I tensed up and flinched away as the teacher put her hands on our desks. She was way too close for comfort, and I could feel sweat beginning to build up on my back.
Back up. Back up. Please back the fuck up.
"She won't cooperate," Kaleb told the teacher. Fucking tattle-tale. "Could you get her to cooperate with me, please? I really need this grade,” he begged her.
"Give him another partner,” I retorted before she could say anything to me, just wanting her to move back from my desk and give me some space.
She sighed and leaned in a bit closer. I scooted back in my seat a little. I didn't like people being close to me. It put me on edge.
And this teacher was way too close for comfort.
I felt like being sick. My heart was beating so fast that I thought it might just beat right out of my chest and fall into my lap. My palms and back began sweating even more.
Please, just back the fuck up, I begged silently.
"Tracey, I'm not re-assigning partners. Work through your differences. That's the whole point of this assignment,” she told me in exasperation.
She walked away, and I blew out a breath of relief that she was finally gone and that I had my personal space back. I put my head on my desk tiredly.
I couldn't do this project. I couldn't hang out with him. I couldn't tell him anything about me.
If my dad found out that I was interacting with him, even for a stupid project, I would be beaten to within an inch of my life, if I even managed to fucking survive it.
"Have you ever played any sports?" Kaleb asked me a moment later, refusing to give up.
I sighed.
He really was a persistent mother fucker, wasn’t he?
I figured the best way to get rid of him would be to just answer his stupid questions. It wasn't as if he could ask anything harmful, right? I always covered my bruises and scars, and so long as he didn't notice those, then there shouldn't be any reason for him to ask any dangerous questions.
I pushed past the aggravation that I was feeling and shook my head at him. "No. I've never played sports," I told him honestly.
"Have you ever wanted to?" he asked me as he studied me, which was extremely unnerving.
I looked over at him for a split second, noting that he was writing things down about me as I spoke to him.
Fucking lovely.
In answer to his question though, Ihadwanted to play sports when I was a kid. I had wanted to play tennis, and I had wanted to learn to dance. I remember when my dad would work late when I was little, I would use one of my books and hit a tennis ball I had found at school back and forth at my wall.
However, as I got older, I realized I couldn't ever play a sport. My lifestyle didn't allow for anything, really.
And definitely not for tennis, I thought grimly, my mind flitting to the tennis skirts and the bruises covering my legs.
"Yeah. I wanted to play tennis,” I admitted softly.
Kaleb watched me carefully, his eyes running over my face. I quickly turned my head away from him and made sure my hair hid my face from him. I hated feeling like he might look right through me and see what I so desperately tried to hide from the world.

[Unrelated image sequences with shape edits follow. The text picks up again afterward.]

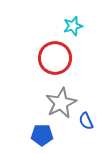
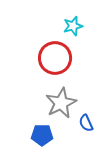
blue semicircle: moved 2 px down
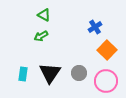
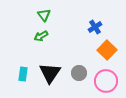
green triangle: rotated 24 degrees clockwise
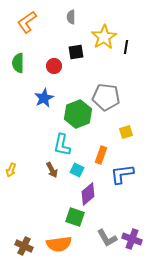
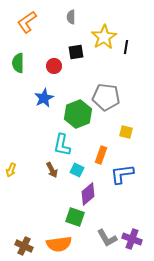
yellow square: rotated 32 degrees clockwise
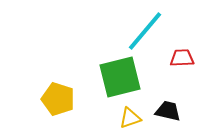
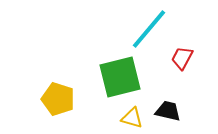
cyan line: moved 4 px right, 2 px up
red trapezoid: rotated 60 degrees counterclockwise
yellow triangle: moved 2 px right; rotated 35 degrees clockwise
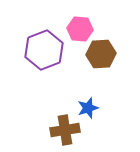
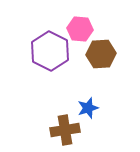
purple hexagon: moved 6 px right, 1 px down; rotated 12 degrees counterclockwise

"Why didn't you ever play? You look like you have the physique for it."
Physique.
Now that's a word that would probably never be used in my vocabulary.
"I had other things to tend to," I told him evasively.
He changed the subject after that, realizing pretty quickly he wasn't getting much more from me on that subject. "How come I've never noticed you before?" he asked me bluntly, making me freeze up as he asked one of the questions that I had been dreading him asking me.